■ Instructions to follow: Your task is to output the data exactly as it stands.

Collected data
- Opening Delimiter -

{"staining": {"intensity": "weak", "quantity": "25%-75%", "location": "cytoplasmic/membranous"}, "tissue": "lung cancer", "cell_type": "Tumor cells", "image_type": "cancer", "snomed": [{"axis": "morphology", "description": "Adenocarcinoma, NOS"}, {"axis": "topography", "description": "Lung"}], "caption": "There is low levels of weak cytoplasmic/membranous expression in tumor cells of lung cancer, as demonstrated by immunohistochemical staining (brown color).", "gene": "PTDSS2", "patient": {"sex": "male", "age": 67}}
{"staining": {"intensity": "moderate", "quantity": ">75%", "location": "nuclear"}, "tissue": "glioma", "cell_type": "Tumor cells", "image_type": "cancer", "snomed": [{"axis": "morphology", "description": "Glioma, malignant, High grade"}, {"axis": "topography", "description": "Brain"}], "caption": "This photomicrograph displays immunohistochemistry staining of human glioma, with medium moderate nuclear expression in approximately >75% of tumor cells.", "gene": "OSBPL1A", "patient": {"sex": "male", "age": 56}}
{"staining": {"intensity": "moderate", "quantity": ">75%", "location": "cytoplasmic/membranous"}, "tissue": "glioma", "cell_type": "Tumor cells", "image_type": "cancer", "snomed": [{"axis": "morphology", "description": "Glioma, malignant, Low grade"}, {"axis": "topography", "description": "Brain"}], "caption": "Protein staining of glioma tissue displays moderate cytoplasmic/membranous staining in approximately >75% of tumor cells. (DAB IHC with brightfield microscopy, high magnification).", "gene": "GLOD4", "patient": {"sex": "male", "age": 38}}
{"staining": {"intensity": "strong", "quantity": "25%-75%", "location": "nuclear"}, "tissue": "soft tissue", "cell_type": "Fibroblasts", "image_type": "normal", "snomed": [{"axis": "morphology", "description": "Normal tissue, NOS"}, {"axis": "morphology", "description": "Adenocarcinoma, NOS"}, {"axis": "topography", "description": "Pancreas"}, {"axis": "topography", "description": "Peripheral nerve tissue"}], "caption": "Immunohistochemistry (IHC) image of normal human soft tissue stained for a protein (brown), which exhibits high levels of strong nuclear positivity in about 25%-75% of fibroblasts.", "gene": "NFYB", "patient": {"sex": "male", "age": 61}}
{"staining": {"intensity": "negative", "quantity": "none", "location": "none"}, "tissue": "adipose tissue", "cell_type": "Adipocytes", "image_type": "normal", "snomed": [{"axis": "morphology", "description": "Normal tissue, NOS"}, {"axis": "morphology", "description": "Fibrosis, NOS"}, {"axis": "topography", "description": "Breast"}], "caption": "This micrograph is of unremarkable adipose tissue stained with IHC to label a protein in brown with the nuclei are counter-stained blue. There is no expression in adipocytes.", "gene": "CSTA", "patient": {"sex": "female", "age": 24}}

- Closing Delimiter -

■ Your response:
{"staining": {"intensity": "weak", "quantity": "25%-75%", "location": "cytoplasmic/membranous"}, "tissue": "lung cancer", "cell_type": "Tumor cells", "image_type": "cancer", "snomed": [{"axis": "morphology", "description": "Adenocarcinoma, NOS"}, {"axis": "topography", "description": "Lung"}], "caption": "There is low levels of weak cytoplasmic/membranous expression in tumor cells of lung cancer, as demonstrated by immunohistochemical staining (brown color).", "gene": "PTDSS2", "patient": {"sex": "male", "age": 67}}
{"staining": {"intensity": "moderate", "quantity": ">75%", "location": "nuclear"}, "tissue": "glioma", "cell_type": "Tumor cells", "image_type": "cancer", "snomed": [{"axis": "morphology", "description": "Glioma, malignant, High grade"}, {"axis": "topography", "description": "Brain"}], "caption": "This photomicrograph displays immunohistochemistry staining of human glioma, with medium moderate nuclear expression in approximately >75% of tumor cells.", "gene": "OSBPL1A", "patient": {"sex": "male", "age": 56}}
{"staining": {"intensity": "moderate", "quantity": ">75%", "location": "cytoplasmic/membranous"}, "tissue": "glioma", "cell_type": "Tumor cells", "image_type": "cancer", "snomed": [{"axis": "morphology", "description": "Glioma, malignant, Low grade"}, {"axis": "topography", "description": "Brain"}], "caption": "Protein staining of glioma tissue displays moderate cytoplasmic/membranous staining in approximately >75% of tumor cells. (DAB IHC with brightfield microscopy, high magnification).", "gene": "GLOD4", "patient": {"sex": "male", "age": 38}}
{"staining": {"intensity": "strong", "quantity": "25%-75%", "location": "nuclear"}, "tissue": "soft tissue", "cell_type": "Fibroblasts", "image_type": "normal", "snomed": [{"axis": "morphology", "description": "Normal tissue, NOS"}, {"axis": "morphology", "description": "Adenocarcinoma, NOS"}, {"axis": "topography", "description": "Pancreas"}, {"axis": "topography", "description": "Peripheral nerve tissue"}], "caption": "Immunohistochemistry (IHC) image of normal human soft tissue stained for a protein (brown), which exhibits high levels of strong nuclear positivity in about 25%-75% of fibroblasts.", "gene": "NFYB", "patient": {"sex": "male", "age": 61}}
{"staining": {"intensity": "negative", "quantity": "none", "location": "none"}, "tissue": "adipose tissue", "cell_type": "Adipocytes", "image_type": "normal", "snomed": [{"axis": "morphology", "description": "Normal tissue, NOS"}, {"axis": "morphology", "description": "Fibrosis, NOS"}, {"axis": "topography", "description": "Breast"}], "caption": "This micrograph is of unremarkable adipose tissue stained with IHC to label a protein in brown with the nuclei are counter-stained blue. There is no expression in adipocytes.", "gene": "CSTA", "patient": {"sex": "female", "age": 24}}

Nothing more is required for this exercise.